Here’s the workflow that actually moved our numbers. Export a CSV of job stats from the GitLab API — name, average duration, p95 duration, failure rate, current tags — and hand it to the assistant alongside the .gitlab-ci.yml.

# Pull recent job data for one project as CSV input for the model
curl --header "PRIVATE-TOKEN: $READ_TOKEN" \
  "https://gitlab.example.com/api/v4/projects/$ID/jobs?per_page=100" \
  | jq -r '.[] | [.name, .duration, .runner.description, .status] | @csv'

Then the prompt is roughly: “Given this pipeline and this job-duration CSV, propose a tag map and KUBERNETES_* resource values per job. Flag jobs whose tags match no runner, jobs whose memory limit looks too low given their failure pattern, and any job that should be interruptible.” The model came back with a per-job table that correctly fingered our build job’s OOM kills from its failure rate and proposed a high-memory tag plus a 8Gi limit.

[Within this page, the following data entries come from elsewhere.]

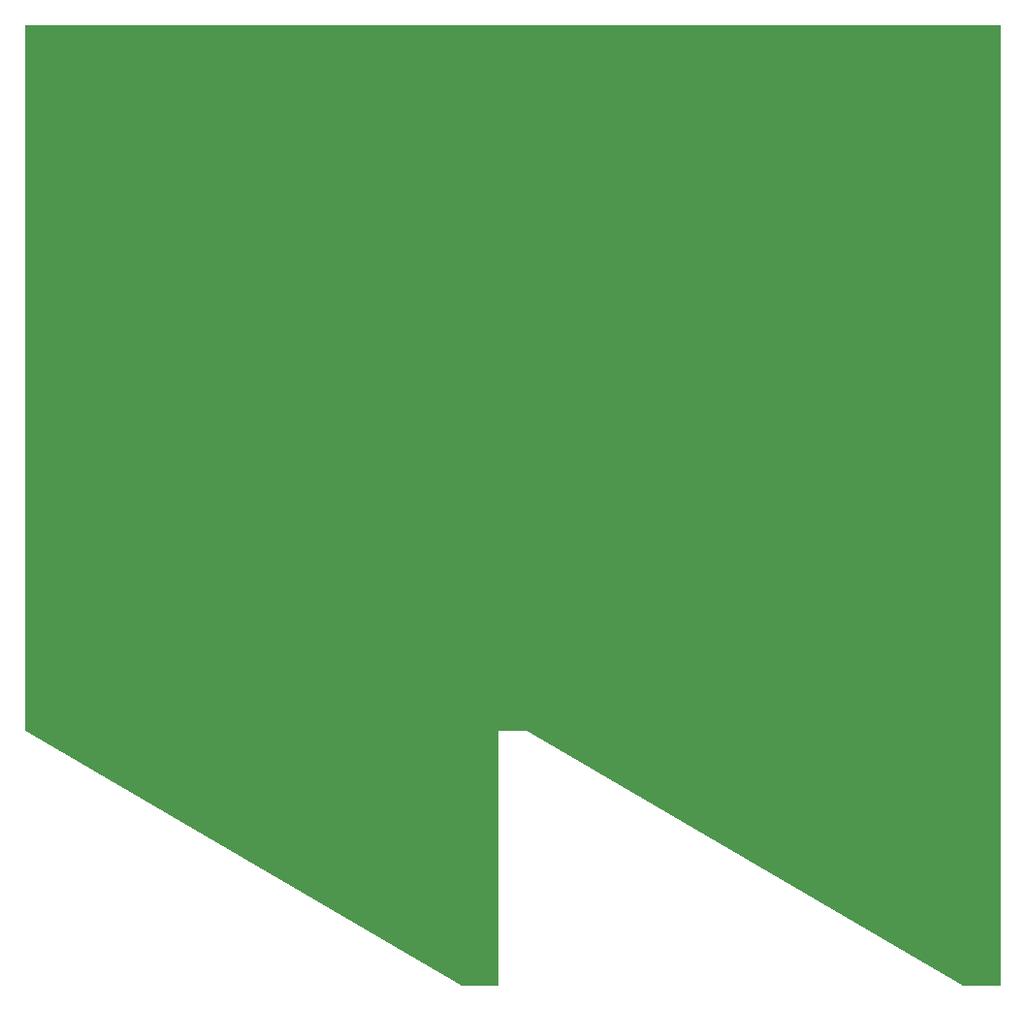
<source format=gts>
G04 #@! TF.GenerationSoftware,KiCad,Pcbnew,5.1.5+dfsg1-2build2*
G04 #@! TF.CreationDate,2020-12-19T04:00:09+09:00*
G04 #@! TF.ProjectId,shield,73686965-6c64-42e6-9b69-6361645f7063,rev?*
G04 #@! TF.SameCoordinates,Original*
G04 #@! TF.FileFunction,Soldermask,Top*
G04 #@! TF.FilePolarity,Negative*
%FSLAX46Y46*%
G04 Gerber Fmt 4.6, Leading zero omitted, Abs format (unit mm)*
G04 Created by KiCad (PCBNEW 5.1.5+dfsg1-2build2) date 2020-12-19 04:00:09*
%MOMM*%
%LPD*%
G04 APERTURE LIST*
%ADD10C,0.100000*%
G04 APERTURE END LIST*
D10*
G36*
X116205000Y-124460000D02*
G01*
X113030000Y-124460000D01*
X74930000Y-102235000D01*
X72390000Y-102235000D01*
X72390000Y-124460000D01*
X69215000Y-124460000D01*
X31115000Y-102235000D01*
X31115000Y-40640000D01*
X116205000Y-40640000D01*
X116205000Y-124460000D01*
G37*
X116205000Y-124460000D02*
X113030000Y-124460000D01*
X74930000Y-102235000D01*
X72390000Y-102235000D01*
X72390000Y-124460000D01*
X69215000Y-124460000D01*
X31115000Y-102235000D01*
X31115000Y-40640000D01*
X116205000Y-40640000D01*
X116205000Y-124460000D01*
G36*
X68855880Y-115869776D02*
G01*
X69236593Y-115945504D01*
X69646249Y-116115189D01*
X70014929Y-116361534D01*
X70328466Y-116675071D01*
X70574811Y-117043751D01*
X70744496Y-117453407D01*
X70831000Y-117888296D01*
X70831000Y-118331704D01*
X70744496Y-118766593D01*
X70574811Y-119176249D01*
X70328466Y-119544929D01*
X70014929Y-119858466D01*
X69646249Y-120104811D01*
X69236593Y-120274496D01*
X68855880Y-120350224D01*
X68801705Y-120361000D01*
X68358295Y-120361000D01*
X68304120Y-120350224D01*
X67923407Y-120274496D01*
X67513751Y-120104811D01*
X67145071Y-119858466D01*
X66831534Y-119544929D01*
X66585189Y-119176249D01*
X66415504Y-118766593D01*
X66329000Y-118331704D01*
X66329000Y-117888296D01*
X66415504Y-117453407D01*
X66585189Y-117043751D01*
X66831534Y-116675071D01*
X67145071Y-116361534D01*
X67513751Y-116115189D01*
X67923407Y-115945504D01*
X68304120Y-115869776D01*
X68358295Y-115859000D01*
X68801705Y-115859000D01*
X68855880Y-115869776D01*
G37*
G36*
X112670880Y-115869776D02*
G01*
X113051593Y-115945504D01*
X113461249Y-116115189D01*
X113829929Y-116361534D01*
X114143466Y-116675071D01*
X114389811Y-117043751D01*
X114559496Y-117453407D01*
X114646000Y-117888296D01*
X114646000Y-118331704D01*
X114559496Y-118766593D01*
X114389811Y-119176249D01*
X114143466Y-119544929D01*
X113829929Y-119858466D01*
X113461249Y-120104811D01*
X113051593Y-120274496D01*
X112670880Y-120350224D01*
X112616705Y-120361000D01*
X112173295Y-120361000D01*
X112119120Y-120350224D01*
X111738407Y-120274496D01*
X111328751Y-120104811D01*
X110960071Y-119858466D01*
X110646534Y-119544929D01*
X110400189Y-119176249D01*
X110230504Y-118766593D01*
X110144000Y-118331704D01*
X110144000Y-117888296D01*
X110230504Y-117453407D01*
X110400189Y-117043751D01*
X110646534Y-116675071D01*
X110960071Y-116361534D01*
X111328751Y-116115189D01*
X111738407Y-115945504D01*
X112119120Y-115869776D01*
X112173295Y-115859000D01*
X112616705Y-115859000D01*
X112670880Y-115869776D01*
G37*
G36*
X79015880Y-98089776D02*
G01*
X79396593Y-98165504D01*
X79806249Y-98335189D01*
X80174929Y-98581534D01*
X80488466Y-98895071D01*
X80734811Y-99263751D01*
X80904496Y-99673407D01*
X80991000Y-100108296D01*
X80991000Y-100551704D01*
X80904496Y-100986593D01*
X80734811Y-101396249D01*
X80488466Y-101764929D01*
X80174929Y-102078466D01*
X79806249Y-102324811D01*
X79396593Y-102494496D01*
X79015880Y-102570224D01*
X78961705Y-102581000D01*
X78518295Y-102581000D01*
X78464120Y-102570224D01*
X78083407Y-102494496D01*
X77673751Y-102324811D01*
X77305071Y-102078466D01*
X76991534Y-101764929D01*
X76745189Y-101396249D01*
X76575504Y-100986593D01*
X76489000Y-100551704D01*
X76489000Y-100108296D01*
X76575504Y-99673407D01*
X76745189Y-99263751D01*
X76991534Y-98895071D01*
X77305071Y-98581534D01*
X77673751Y-98335189D01*
X78083407Y-98165504D01*
X78464120Y-98089776D01*
X78518295Y-98079000D01*
X78961705Y-98079000D01*
X79015880Y-98089776D01*
G37*
G36*
X35200880Y-98089776D02*
G01*
X35581593Y-98165504D01*
X35991249Y-98335189D01*
X36359929Y-98581534D01*
X36673466Y-98895071D01*
X36919811Y-99263751D01*
X37089496Y-99673407D01*
X37176000Y-100108296D01*
X37176000Y-100551704D01*
X37089496Y-100986593D01*
X36919811Y-101396249D01*
X36673466Y-101764929D01*
X36359929Y-102078466D01*
X35991249Y-102324811D01*
X35581593Y-102494496D01*
X35200880Y-102570224D01*
X35146705Y-102581000D01*
X34703295Y-102581000D01*
X34649120Y-102570224D01*
X34268407Y-102494496D01*
X33858751Y-102324811D01*
X33490071Y-102078466D01*
X33176534Y-101764929D01*
X32930189Y-101396249D01*
X32760504Y-100986593D01*
X32674000Y-100551704D01*
X32674000Y-100108296D01*
X32760504Y-99673407D01*
X32930189Y-99263751D01*
X33176534Y-98895071D01*
X33490071Y-98581534D01*
X33858751Y-98335189D01*
X34268407Y-98165504D01*
X34649120Y-98089776D01*
X34703295Y-98079000D01*
X35146705Y-98079000D01*
X35200880Y-98089776D01*
G37*
G36*
X112670880Y-47289776D02*
G01*
X113051593Y-47365504D01*
X113461249Y-47535189D01*
X113829929Y-47781534D01*
X114143466Y-48095071D01*
X114389811Y-48463751D01*
X114559496Y-48873407D01*
X114646000Y-49308296D01*
X114646000Y-49751704D01*
X114559496Y-50186593D01*
X114389811Y-50596249D01*
X114143466Y-50964929D01*
X113829929Y-51278466D01*
X113461249Y-51524811D01*
X113051593Y-51694496D01*
X112670880Y-51770224D01*
X112616705Y-51781000D01*
X112173295Y-51781000D01*
X112119120Y-51770224D01*
X111738407Y-51694496D01*
X111328751Y-51524811D01*
X110960071Y-51278466D01*
X110646534Y-50964929D01*
X110400189Y-50596249D01*
X110230504Y-50186593D01*
X110144000Y-49751704D01*
X110144000Y-49308296D01*
X110230504Y-48873407D01*
X110400189Y-48463751D01*
X110646534Y-48095071D01*
X110960071Y-47781534D01*
X111328751Y-47535189D01*
X111738407Y-47365504D01*
X112119120Y-47289776D01*
X112173295Y-47279000D01*
X112616705Y-47279000D01*
X112670880Y-47289776D01*
G37*
G36*
X68855880Y-47289776D02*
G01*
X69236593Y-47365504D01*
X69646249Y-47535189D01*
X70014929Y-47781534D01*
X70328466Y-48095071D01*
X70574811Y-48463751D01*
X70744496Y-48873407D01*
X70831000Y-49308296D01*
X70831000Y-49751704D01*
X70744496Y-50186593D01*
X70574811Y-50596249D01*
X70328466Y-50964929D01*
X70014929Y-51278466D01*
X69646249Y-51524811D01*
X69236593Y-51694496D01*
X68855880Y-51770224D01*
X68801705Y-51781000D01*
X68358295Y-51781000D01*
X68304120Y-51770224D01*
X67923407Y-51694496D01*
X67513751Y-51524811D01*
X67145071Y-51278466D01*
X66831534Y-50964929D01*
X66585189Y-50596249D01*
X66415504Y-50186593D01*
X66329000Y-49751704D01*
X66329000Y-49308296D01*
X66415504Y-48873407D01*
X66585189Y-48463751D01*
X66831534Y-48095071D01*
X67145071Y-47781534D01*
X67513751Y-47535189D01*
X67923407Y-47365504D01*
X68304120Y-47289776D01*
X68358295Y-47279000D01*
X68801705Y-47279000D01*
X68855880Y-47289776D01*
G37*
M02*

</source>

That’s the model at its best: correlating durations and failures with resource hints faster than I could by hand. It’s still a junior engineer’s draft. It suggested bumping a flaky integration test to 8 cores when the real issue was a race condition, not CPU starvation. I caught that in review. You will catch things too, which is the point.

Pro Tip: Strip secrets out of any file before it goes near a model. Never paste a .runner_system_id, a registration token, or your CI_JOB_TOKEN into a chat. Resource tuning needs job names and durations, nothing privileged.

If you want a starting prompt, the prompts library and the ready-made bundles in prompt packs include CI analysis templates, and tools like Claude or Cursor handle the CSV-plus-YAML correlation well. The broader GitLab CI/CD guides cover the pipeline mechanics underneath all of this.

Wrapping up

Runner tuning isn’t glamorous, but matching job weight to runner capacity fixed both my queue times and my bill in a single afternoon. AI made that afternoon possible by doing the tedious correlation work — lining up durations, failures, and tags — and handing me a reviewable draft. I kept what was right, threw out the race-condition misdiagnosis, and never let a token anywhere near the chat window. Use it as the fast junior engineer it is: great at the first pass, never the last word, and never trusted with the keys.